This project uses natural language processing to identify cancer genes and their roles in different cancers (e.g. as drivers, oncogenes or tumor suppressors). This information can be used to help identify important cancer mutations and understanding the underlying genetics of different cancer types. This work was published in Nature Methods. The dataset can be explored through this web viewer, the code is available at GitHub and the dataset is available at Zenodo
CIViCmine
Precision oncology enables scientists and clinicians to probe the genetics of individual patients’ tumours. But the clinical relevance of each mutation can be hard to ascertain and reference to the latest research is often required. The CIViC database aims to curate this expert knowledge. As part of this, the CIViCmine project uses natural language processing to identify mentions of cancer mutations and their clinical impacts. This work was published in Genome Medicine. The dataset can be explored through this web viewer, the code is available at GitHub and the dataset is available at Zenodo.
CoronaCentral
During the coronavirus pandemic, a vast number of research papers were published related to COVID-19. The Corona Central resource categorized these using a BERT-based classifier along with a unique dataset of categorized documents. It provided a portal to explore these research papers. This work was published in PNAS. The code can be accessed at GitHub and the corpus of documents at Zenodo.
FusionDTI
Predicting drug-target interaction (DTI) is critical in the drug discovery process.

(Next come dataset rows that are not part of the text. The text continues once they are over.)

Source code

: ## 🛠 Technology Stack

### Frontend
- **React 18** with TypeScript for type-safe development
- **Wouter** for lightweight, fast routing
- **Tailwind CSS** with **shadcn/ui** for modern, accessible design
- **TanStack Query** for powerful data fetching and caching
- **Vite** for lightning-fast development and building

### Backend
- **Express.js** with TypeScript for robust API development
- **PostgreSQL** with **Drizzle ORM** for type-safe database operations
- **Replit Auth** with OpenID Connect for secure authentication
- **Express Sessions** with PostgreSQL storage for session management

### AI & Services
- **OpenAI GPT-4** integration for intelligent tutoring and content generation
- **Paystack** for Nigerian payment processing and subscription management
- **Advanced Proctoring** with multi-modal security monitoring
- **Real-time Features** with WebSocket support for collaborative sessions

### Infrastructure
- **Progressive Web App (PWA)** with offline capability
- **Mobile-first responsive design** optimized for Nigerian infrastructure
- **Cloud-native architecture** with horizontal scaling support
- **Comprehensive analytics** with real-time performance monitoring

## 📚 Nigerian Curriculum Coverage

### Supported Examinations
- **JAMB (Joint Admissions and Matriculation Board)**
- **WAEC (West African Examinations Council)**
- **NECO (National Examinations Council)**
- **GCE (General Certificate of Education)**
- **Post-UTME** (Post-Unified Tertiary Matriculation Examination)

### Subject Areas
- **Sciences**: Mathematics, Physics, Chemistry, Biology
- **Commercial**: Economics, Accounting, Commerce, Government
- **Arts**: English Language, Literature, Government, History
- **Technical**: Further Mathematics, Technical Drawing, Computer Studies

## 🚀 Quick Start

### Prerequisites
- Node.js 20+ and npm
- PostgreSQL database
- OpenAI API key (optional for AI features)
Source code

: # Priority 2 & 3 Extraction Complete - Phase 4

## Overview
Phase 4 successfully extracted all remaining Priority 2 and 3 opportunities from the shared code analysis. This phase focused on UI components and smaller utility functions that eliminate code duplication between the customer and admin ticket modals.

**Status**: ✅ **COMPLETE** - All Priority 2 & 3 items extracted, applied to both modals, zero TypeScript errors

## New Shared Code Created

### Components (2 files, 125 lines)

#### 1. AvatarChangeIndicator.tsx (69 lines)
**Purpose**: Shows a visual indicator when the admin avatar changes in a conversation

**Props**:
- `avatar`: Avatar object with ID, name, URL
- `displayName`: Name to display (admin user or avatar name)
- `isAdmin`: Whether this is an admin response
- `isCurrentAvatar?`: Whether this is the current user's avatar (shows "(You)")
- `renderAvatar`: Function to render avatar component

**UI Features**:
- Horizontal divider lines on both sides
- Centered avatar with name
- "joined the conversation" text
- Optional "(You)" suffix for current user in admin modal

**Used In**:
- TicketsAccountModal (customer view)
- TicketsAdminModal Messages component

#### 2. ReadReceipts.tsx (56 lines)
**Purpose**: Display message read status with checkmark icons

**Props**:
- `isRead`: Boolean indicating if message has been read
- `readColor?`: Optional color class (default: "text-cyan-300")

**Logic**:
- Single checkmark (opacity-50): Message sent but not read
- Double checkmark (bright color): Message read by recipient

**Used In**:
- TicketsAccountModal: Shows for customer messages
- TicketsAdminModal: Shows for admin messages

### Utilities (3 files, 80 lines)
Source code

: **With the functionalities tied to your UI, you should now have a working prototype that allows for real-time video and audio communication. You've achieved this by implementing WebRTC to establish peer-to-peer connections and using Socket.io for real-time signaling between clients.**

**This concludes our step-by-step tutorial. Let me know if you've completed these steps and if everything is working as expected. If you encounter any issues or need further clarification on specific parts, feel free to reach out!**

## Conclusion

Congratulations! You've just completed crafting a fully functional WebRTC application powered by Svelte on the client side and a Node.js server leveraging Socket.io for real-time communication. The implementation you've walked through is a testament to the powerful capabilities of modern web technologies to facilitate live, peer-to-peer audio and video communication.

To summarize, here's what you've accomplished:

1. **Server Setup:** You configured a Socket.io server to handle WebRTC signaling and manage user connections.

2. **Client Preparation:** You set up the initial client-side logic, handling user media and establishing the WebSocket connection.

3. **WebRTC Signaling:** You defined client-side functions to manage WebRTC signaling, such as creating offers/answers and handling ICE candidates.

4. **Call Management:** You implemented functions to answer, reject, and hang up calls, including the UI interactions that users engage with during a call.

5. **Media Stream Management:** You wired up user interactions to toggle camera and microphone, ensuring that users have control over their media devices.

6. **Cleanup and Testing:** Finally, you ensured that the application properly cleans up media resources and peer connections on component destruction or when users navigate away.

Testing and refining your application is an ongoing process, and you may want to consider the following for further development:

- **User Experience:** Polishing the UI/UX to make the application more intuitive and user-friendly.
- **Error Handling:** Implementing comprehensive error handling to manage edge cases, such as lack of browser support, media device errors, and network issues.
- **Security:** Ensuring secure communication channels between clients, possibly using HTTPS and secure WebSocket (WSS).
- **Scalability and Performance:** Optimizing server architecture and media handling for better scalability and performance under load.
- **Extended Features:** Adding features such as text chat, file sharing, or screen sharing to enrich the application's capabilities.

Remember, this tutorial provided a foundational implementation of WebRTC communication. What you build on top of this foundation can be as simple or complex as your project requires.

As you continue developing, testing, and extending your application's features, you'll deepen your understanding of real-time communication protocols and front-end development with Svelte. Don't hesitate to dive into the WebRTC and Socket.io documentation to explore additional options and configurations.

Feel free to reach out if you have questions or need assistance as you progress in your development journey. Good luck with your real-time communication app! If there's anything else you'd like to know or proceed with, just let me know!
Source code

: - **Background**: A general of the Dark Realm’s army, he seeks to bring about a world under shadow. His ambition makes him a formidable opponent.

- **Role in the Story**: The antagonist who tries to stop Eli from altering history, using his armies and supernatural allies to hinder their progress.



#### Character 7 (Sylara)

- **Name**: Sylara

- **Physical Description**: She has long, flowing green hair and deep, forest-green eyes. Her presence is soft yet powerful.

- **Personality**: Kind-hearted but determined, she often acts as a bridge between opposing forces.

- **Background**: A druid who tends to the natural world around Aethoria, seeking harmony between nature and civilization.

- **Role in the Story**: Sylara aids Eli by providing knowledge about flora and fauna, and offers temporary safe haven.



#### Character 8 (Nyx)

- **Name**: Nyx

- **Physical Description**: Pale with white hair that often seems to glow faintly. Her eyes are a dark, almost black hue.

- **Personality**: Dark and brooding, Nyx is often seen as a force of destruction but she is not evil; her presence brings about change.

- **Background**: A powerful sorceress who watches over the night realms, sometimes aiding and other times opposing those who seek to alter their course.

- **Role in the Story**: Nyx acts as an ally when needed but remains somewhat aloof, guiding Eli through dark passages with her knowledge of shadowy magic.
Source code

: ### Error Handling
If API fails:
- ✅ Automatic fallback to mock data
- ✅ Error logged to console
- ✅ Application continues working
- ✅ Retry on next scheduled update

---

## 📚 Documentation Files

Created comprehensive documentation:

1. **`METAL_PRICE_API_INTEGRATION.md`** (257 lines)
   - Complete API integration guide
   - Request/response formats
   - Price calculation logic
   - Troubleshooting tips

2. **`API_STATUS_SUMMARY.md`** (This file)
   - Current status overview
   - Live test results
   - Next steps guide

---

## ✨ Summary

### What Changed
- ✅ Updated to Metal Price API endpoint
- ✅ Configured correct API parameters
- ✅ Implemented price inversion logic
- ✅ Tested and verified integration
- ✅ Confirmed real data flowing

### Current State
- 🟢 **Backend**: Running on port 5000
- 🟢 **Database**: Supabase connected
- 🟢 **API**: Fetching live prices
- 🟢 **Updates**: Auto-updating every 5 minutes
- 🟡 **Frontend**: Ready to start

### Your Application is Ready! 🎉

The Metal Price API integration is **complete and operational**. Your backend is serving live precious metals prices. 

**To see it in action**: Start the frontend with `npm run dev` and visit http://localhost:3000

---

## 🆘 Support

Despite remarkable advances in recent DTI models through the integration of representations from diverse drug and target encoders, such models often struggle to capture the fine-grained interactions between drugs and protein. To address this issue, we introduce a novel model, called FusionDTI, which uses a token-level Fusion module to effectively learn fine-grained information for Drug-Target Interaction. This work was published in ICML 2024 AI for Science Workshop. The code can be accessed at GitHub and the demo at Hugging Face.
FusionGDA
Identifying associations between genes and diseases is critical for diagnosis, prevention, prognosis and drug development. We propose a novel FusionGDA model, which utilises a pre-training phase with a fusion module to enrich the gene and disease semantic representations encoded by pre-trained language models. This work was published in Briefings in Bioinformatics. The code can be accessed at GitHub and the demo at Hugging Face.
BPP
Biological pathways are a series of interconnected biochemical reactions that support life activities. Current research relies heavily on experiments and manual analysis, overlooking the rich topological information within pathway networks. We develop a Biochemical Pathway Prediction (BPP) platform to automatically identify potential connections within these pathways. BPP can predict participants or products in biochemical reactions and includes tools to interpret these predictions. This work was published in Briefings in Bioinformatics. The website and code can be accessed at GitHub.